→ **Task details**
Copy out only the span from the line with "2020-03-20 | 2 |" to the end of the data, both ends kept, word for word.

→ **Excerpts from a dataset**
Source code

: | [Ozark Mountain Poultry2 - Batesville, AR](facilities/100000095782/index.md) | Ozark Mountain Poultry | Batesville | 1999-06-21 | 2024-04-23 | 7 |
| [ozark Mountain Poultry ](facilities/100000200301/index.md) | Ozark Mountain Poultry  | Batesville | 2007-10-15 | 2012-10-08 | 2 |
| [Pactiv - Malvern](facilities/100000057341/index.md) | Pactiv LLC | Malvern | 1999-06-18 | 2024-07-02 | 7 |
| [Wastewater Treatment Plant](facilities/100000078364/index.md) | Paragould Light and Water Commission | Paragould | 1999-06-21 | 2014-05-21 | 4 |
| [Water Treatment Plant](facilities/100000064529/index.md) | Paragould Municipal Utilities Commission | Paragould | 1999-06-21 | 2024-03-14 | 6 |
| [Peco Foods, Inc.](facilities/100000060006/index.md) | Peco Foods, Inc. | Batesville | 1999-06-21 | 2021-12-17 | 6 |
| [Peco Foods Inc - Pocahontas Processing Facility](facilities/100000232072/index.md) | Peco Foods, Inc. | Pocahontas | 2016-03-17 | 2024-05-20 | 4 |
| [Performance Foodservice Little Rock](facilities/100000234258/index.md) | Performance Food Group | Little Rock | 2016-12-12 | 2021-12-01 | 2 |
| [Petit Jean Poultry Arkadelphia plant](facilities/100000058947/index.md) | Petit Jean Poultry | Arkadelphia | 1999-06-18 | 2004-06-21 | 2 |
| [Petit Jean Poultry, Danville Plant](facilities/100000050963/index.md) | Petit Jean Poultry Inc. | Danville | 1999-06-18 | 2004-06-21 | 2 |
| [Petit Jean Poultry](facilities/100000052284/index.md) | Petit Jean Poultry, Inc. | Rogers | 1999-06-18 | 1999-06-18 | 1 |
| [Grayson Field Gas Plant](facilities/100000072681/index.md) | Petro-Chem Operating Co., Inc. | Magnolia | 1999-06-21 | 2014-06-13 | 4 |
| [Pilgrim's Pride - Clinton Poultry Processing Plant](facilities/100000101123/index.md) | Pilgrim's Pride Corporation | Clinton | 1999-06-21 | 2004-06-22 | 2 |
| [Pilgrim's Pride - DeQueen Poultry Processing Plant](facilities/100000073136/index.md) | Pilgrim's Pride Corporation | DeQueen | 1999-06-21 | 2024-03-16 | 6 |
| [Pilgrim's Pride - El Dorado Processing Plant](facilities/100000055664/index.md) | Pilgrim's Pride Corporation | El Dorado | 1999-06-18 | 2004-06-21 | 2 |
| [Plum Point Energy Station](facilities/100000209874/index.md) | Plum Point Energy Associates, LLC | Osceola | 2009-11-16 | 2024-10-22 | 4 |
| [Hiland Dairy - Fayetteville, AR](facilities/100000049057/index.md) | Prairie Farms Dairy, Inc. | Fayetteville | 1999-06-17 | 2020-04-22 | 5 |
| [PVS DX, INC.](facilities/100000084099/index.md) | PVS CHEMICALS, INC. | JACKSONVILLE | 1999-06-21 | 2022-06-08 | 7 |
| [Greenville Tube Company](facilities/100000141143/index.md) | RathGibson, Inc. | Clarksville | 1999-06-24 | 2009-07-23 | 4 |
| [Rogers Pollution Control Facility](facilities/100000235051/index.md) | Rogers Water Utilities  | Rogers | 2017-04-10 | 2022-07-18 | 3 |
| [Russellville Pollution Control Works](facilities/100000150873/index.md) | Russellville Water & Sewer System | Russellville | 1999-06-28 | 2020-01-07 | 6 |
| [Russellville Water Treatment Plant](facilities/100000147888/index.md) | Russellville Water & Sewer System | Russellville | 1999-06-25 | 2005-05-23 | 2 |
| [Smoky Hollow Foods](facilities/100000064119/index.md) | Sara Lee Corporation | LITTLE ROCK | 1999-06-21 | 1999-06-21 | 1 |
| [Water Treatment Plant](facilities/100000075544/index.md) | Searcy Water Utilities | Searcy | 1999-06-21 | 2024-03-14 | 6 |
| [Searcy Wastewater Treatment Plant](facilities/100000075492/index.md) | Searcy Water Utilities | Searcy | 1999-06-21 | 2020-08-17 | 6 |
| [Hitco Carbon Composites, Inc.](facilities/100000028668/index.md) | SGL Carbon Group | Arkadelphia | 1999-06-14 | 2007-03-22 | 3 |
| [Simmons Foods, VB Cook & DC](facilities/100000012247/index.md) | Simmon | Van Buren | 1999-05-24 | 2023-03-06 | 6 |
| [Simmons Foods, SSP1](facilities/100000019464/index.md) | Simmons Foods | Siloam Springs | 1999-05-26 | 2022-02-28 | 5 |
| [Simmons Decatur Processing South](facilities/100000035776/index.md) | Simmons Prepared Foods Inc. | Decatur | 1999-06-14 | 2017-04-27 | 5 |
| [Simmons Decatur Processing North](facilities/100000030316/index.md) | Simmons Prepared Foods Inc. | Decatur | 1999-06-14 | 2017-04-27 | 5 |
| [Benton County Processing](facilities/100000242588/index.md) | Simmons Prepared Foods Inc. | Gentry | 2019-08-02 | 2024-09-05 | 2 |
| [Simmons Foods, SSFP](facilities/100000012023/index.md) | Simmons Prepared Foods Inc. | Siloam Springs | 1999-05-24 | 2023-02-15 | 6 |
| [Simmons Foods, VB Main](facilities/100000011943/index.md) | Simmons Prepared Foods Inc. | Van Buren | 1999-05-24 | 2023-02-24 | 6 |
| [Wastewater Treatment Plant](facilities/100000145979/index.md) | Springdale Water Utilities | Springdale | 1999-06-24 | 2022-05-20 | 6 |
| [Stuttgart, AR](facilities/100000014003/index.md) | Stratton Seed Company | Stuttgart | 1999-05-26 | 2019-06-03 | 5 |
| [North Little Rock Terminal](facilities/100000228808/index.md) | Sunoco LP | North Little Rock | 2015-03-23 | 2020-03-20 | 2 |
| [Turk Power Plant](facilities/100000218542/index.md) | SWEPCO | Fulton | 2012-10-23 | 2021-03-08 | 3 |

→ **Solution**
| [North Little Rock Terminal](facilities/100000228808/index.md) | Sunoco LP | North Little Rock | 2015-03-23 | 2020-03-20 | 2 |
| [Turk Power Plant](facilities/100000218542/index.md) | SWEPCO | Fulton | 2012-10-23 | 2021-03-08 | 3 |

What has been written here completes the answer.